THE DATA »

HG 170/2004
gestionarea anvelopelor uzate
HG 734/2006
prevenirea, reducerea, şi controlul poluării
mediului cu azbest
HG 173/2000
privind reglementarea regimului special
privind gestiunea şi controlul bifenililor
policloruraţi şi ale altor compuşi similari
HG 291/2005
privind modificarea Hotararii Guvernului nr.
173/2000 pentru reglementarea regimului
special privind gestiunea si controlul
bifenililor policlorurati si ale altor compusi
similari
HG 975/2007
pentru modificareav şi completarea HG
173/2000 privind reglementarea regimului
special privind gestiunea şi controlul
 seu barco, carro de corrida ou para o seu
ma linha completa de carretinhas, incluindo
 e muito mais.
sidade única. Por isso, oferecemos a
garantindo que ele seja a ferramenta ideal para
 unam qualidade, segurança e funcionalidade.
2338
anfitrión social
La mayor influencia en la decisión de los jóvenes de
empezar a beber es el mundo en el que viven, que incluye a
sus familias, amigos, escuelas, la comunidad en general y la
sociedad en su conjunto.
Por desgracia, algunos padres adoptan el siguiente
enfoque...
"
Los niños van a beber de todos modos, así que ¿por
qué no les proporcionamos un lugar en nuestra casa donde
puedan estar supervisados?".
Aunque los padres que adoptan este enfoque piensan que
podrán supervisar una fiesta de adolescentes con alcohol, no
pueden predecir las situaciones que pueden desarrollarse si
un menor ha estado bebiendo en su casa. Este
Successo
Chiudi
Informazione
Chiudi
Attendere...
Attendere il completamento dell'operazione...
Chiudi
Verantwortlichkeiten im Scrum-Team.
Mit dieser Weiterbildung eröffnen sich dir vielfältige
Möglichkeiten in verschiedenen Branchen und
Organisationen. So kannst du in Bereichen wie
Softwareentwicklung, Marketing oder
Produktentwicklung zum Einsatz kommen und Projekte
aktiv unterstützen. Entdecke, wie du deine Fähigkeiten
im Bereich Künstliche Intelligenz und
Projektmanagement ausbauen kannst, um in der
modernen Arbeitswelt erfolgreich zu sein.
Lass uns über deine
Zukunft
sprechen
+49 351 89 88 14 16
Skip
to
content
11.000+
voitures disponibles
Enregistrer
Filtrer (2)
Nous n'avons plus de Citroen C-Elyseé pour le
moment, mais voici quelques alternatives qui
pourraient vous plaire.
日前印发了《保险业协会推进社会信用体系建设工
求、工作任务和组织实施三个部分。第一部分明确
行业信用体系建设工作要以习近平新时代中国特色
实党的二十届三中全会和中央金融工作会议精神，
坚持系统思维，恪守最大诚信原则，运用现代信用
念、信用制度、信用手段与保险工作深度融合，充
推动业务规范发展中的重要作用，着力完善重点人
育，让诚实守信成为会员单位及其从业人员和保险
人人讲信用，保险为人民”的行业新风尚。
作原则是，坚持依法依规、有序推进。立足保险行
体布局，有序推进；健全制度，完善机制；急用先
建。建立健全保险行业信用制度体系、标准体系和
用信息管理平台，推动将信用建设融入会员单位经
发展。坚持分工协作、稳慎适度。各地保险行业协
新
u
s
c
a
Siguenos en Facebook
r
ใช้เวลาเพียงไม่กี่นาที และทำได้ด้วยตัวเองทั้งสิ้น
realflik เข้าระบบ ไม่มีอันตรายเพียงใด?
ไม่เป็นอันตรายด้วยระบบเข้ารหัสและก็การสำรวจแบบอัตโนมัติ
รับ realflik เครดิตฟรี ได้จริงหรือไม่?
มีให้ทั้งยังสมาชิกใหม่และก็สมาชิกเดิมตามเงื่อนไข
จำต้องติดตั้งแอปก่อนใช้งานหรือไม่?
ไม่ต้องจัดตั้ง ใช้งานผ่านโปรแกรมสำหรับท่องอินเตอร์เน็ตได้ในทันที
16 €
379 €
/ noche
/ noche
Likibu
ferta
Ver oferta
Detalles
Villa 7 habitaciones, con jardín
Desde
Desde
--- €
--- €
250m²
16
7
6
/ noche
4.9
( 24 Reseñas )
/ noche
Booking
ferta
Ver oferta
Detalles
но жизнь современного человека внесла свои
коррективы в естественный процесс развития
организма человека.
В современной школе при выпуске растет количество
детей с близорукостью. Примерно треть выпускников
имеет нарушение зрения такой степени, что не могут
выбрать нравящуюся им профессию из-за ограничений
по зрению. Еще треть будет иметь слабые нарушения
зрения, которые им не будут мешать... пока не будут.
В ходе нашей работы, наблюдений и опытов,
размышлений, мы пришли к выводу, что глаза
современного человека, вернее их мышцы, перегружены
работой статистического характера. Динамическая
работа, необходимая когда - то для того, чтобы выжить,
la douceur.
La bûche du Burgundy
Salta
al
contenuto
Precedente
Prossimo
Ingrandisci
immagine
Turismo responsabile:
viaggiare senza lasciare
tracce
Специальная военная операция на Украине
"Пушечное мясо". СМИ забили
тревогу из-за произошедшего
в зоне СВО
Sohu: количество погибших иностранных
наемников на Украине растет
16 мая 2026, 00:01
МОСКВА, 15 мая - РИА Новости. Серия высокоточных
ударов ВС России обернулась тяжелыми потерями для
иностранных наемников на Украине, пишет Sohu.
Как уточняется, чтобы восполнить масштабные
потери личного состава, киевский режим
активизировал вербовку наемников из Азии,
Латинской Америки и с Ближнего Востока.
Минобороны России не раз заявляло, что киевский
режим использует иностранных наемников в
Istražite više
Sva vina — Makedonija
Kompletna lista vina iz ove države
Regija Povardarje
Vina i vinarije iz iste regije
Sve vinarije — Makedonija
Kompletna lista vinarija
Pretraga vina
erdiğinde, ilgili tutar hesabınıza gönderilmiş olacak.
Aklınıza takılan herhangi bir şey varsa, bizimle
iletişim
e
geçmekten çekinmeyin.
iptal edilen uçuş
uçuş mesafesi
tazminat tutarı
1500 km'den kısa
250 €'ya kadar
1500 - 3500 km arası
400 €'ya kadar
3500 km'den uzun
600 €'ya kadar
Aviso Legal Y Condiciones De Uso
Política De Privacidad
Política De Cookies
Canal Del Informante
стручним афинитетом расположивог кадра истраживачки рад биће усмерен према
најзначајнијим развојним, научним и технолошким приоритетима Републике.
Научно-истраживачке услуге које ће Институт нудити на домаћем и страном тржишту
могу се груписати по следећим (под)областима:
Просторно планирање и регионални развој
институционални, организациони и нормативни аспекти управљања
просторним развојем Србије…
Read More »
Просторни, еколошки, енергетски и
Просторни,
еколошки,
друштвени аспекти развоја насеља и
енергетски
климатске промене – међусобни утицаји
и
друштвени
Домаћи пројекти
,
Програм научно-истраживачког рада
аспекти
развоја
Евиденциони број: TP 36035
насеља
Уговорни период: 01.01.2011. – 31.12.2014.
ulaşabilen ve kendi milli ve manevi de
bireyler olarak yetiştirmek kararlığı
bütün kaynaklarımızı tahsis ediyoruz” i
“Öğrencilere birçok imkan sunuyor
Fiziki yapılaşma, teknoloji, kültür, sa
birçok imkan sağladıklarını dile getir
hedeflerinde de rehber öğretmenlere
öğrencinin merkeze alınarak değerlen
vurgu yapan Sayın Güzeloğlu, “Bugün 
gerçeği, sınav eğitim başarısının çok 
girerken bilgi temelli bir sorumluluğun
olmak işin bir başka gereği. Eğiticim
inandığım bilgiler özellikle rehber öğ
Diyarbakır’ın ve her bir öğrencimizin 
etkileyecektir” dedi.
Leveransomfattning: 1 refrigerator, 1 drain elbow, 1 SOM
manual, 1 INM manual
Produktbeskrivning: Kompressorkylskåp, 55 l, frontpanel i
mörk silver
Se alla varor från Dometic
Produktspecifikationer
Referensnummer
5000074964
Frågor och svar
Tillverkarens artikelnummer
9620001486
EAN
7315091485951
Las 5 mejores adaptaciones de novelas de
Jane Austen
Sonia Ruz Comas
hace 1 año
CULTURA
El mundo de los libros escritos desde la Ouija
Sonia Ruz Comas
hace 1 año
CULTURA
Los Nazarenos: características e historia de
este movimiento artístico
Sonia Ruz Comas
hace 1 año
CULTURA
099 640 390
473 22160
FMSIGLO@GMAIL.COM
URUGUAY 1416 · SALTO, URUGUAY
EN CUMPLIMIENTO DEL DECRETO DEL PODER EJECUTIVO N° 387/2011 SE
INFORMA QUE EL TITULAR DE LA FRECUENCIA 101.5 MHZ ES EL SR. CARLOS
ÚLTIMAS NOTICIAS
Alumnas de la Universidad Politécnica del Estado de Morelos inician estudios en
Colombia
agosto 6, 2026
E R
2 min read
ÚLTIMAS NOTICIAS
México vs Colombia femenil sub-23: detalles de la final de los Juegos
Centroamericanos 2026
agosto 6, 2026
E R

REQUIRED WORK » Output, from the data above, the lines from the line with "173/2000 privind reglementarea regimului" to the line with "empezar a beber" exactly as they stand, both ends included and nothing else.

WRITTEN ANSWER »
173/2000 privind reglementarea regimului
special privind gestiunea şi controlul
 seu barco, carro de corrida ou para o seu
ma linha completa de carretinhas, incluindo
 e muito mais.
sidade única. Por isso, oferecemos a
garantindo que ele seja a ferramenta ideal para
 unam qualidade, segurança e funcionalidade.
2338
anfitrión social
La mayor influencia en la decisión de los jóvenes de
empezar a beber es el mundo en el que viven, que incluye a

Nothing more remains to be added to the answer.